8. Il résulte de ce qui précède que les conclusions à fin d'annulation présentées par M. B doivent être rejetées. Le présent jugement n'implique, dès lors, aucune mesure d'exécution. Par suite, les conclusions présentées aux fins d'injonction et d'astreinte ne peuvent qu'être rejetées. Enfin, l'Office français de l'immigration et de l'intégration n'ayant pas la qualité de partie perdante à la présente instance, doivent être rejetées les conclusions présentées en application des dispositions combinées des articles L. 761-1 du code de justice administrative et 37 de la loi du 10 juillet 1991.
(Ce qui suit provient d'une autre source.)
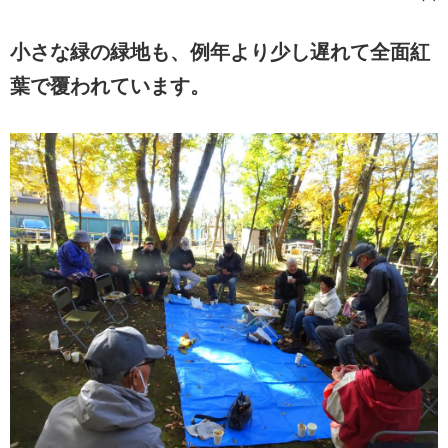
小さな緑の緑地も、例年より少し遅れて全面紅
葉で覆われています。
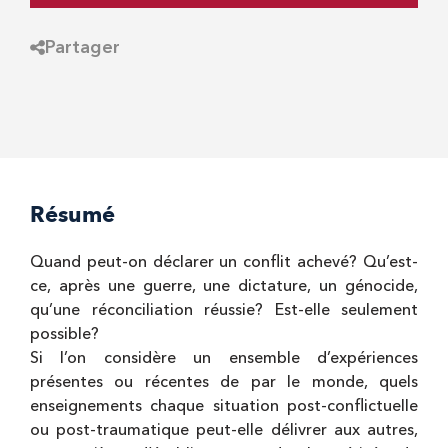
Partager
Résumé
Quand peut-on déclarer un conflit achevé? Qu’est-
ce, après une guerre, une dictature, un génocide,
qu’une réconciliation réussie? Est-elle seulement
possible?
Si l’on considère un ensemble d’expériences
présentes ou récentes de par le monde, quels
enseignements chaque situation post-conflictuelle
ou post-traumatique peut-elle délivrer aux autres,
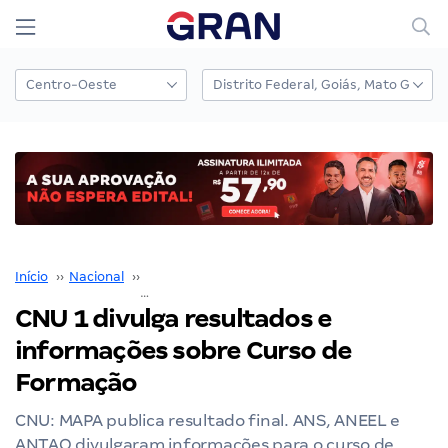
Início
››
Nacional
››
Concurso Nacional Unificado
››
CNU 1 divulga resultados e informações sobre Curso de Formação
CNU 1 divulga resultados e
informações sobre Curso de
Formação
CNU: MAPA publica resultado final. ANS, ANEEL e
ANTAQ divulgaram informações para o curso de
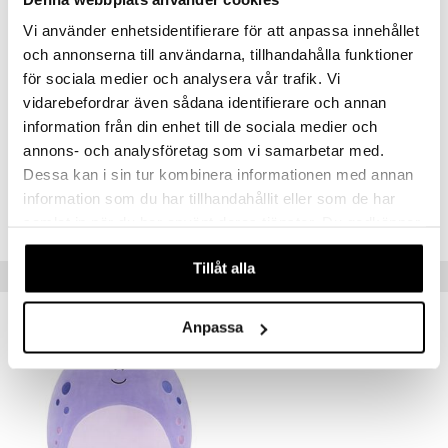
Vi använder enhetsidentifierare för att anpassa innehållet
och annonserna till användarna, tillhandahålla funktioner
för sociala medier och analysera vår trafik. Vi
vidarebefordrar även sådana identifierare och annan
information från din enhet till de sociala medier och
Artikelnr
annons- och analysföretag som vi samarbetar med.
TSQ56-1-XX
Dessa kan i sin tur kombinera informationen med annan
information som du har tillhandahållit eller som de har
Lägsta pris senaste 30 dagarna: 199 kr
samlat in när du har använt deras tjänster. Du godkänner
våra cookies vid fortsatt användande av vår webbplats.
Tillåt alla
Tips till dig
Anpassa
9. Il résulte de tout ce qui précède que la requête de M. B doit être rejetée.

D E C I D E :

Article 1er : Il n'y a pas lieu de statuer sur les conclusions de M. B tendant à son admission à l'aide juridictionnelle provisoire.

Article 2 : Le surplus des conclusions de la requête de M. B est rejeté.

Article 3 : Le présent jugement sera notifié à M. A B et au directeur de l'Office français de l'immigration et de l'intégration.

Délibéré après l'audience du 16 janvier 2024, à laquelle siégeaient :

M. Bachoffer, président,

M. Pertuy, premier conseiller,

M. Amadori, premier conseiller.

Rendu public par mise à disposition au greffe le 30 janvier 2024.

Le rapporteur,

A. AMADORI

Le président,

B. BACHOFFERLa greffière,

S. RUBIRALTA

La République mande et ordonne au préfet de police de Paris en ce qui le concerne ou à tous commissaires de justice à ce requis en ce qui concerne les voies de droit commun contre les parties privées, de pourvoir à l'exécution de la présente décision.